The much-maligned money diary of the intern shows the perils of breaking that taboo. Yes, the diarist was obviously privileged. Yes, the original headline omitting her parental income was a weird mistake on Refinery29's part. No, it doesn't seem like the writer showed much self-awareness about privilege, with the only mitigating circumstance being her age—how virtuous would a money diary of your 21-year-old self be?

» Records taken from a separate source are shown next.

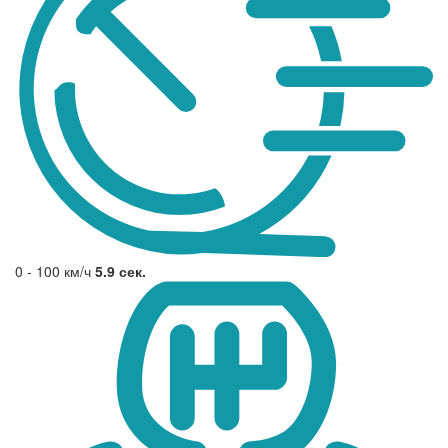
0 - 100 км/ч
5.9 сек.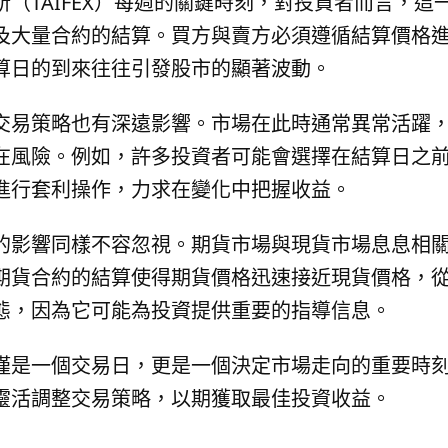
（TAIFEX）每週的關鍵時刻，對投資者而言，
及大量合約的結算。買方與賣方必須遵循結算價格
算日的到來往往引發股市的顯著波動。
交易策略也有深遠影響。市場在此時通常異常活躍
在風險。例如，許多投資者可能會選擇在結算日之
進行套利操作，力求在變化中把握收益。
的影響同樣不容忽視。期貨市場與現貨市場息息相
期貨合約的結算使得期貨價格迅速接近現貨價格，
態，因為它可能為投資提供重要的指導信息。
僅是一個交易日，更是一個決定市場走向的重要時
靈活調整交易策略，以期獲取最佳投資收益。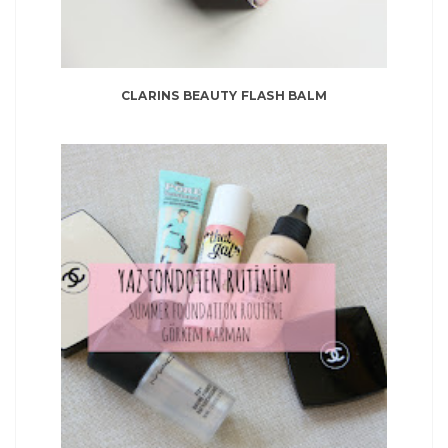
CLARINS BEAUTY FLASH BALM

But we should pause a bit before denouncing her with too much bile. Her sheltered, moneyed life is a symptom of this particularly unfair moment of capitalism, not a root cause. Much of the outrage I saw on Twitter was not actually directed at her, but how unattainable her existence was for so many people. Still, it might be worth stepping back and giving her a bit of credit for laying bare her spending habits in a way too few privileged people do. We should encourage a culture where we can be honest about income, wealth, and money in general. We should not struggle in our own private rooms of consumption and shame and occasional panic, but come together to share our common fears and potential solutions. These money diaries, self-obsessed as they can be, might serve as a clumsy first step in that project. That's true even if the diarists don't reveal their names; given the blowback the latest entry got, there are obviously good reasons for anonymity.
Money diaries like this one could well represent a trend of young people—too often portrayed as narcissists who don't live in the real world—being more open about money as part of an effort to combat rampant inequality. If that's the case, we should do everything we can to encourage the sharing of personal finance stories, warts and all.
My dream is that in the midst of this backlash, the intern has considered her place in the world and what she might do with her privilege. I want to believe she's now aware enough to realize how atypical her New York City experience is—and maybe even has gained some empathy toward neighbors who lack the same advantages. But I wonder if the waves of online nastiness over her piece have hardened her, conditioned her to tune out the "haters." That would be a shame. I'd love for her to write another money diary 20 or 30 years from today, when her own children are trying to make their way in the world just as she is now. I hope she'd be doing something better with her wealth than shelling out the future equivalent of $800 a month, plus rent, to facilitate her kids' Hamptons weekends.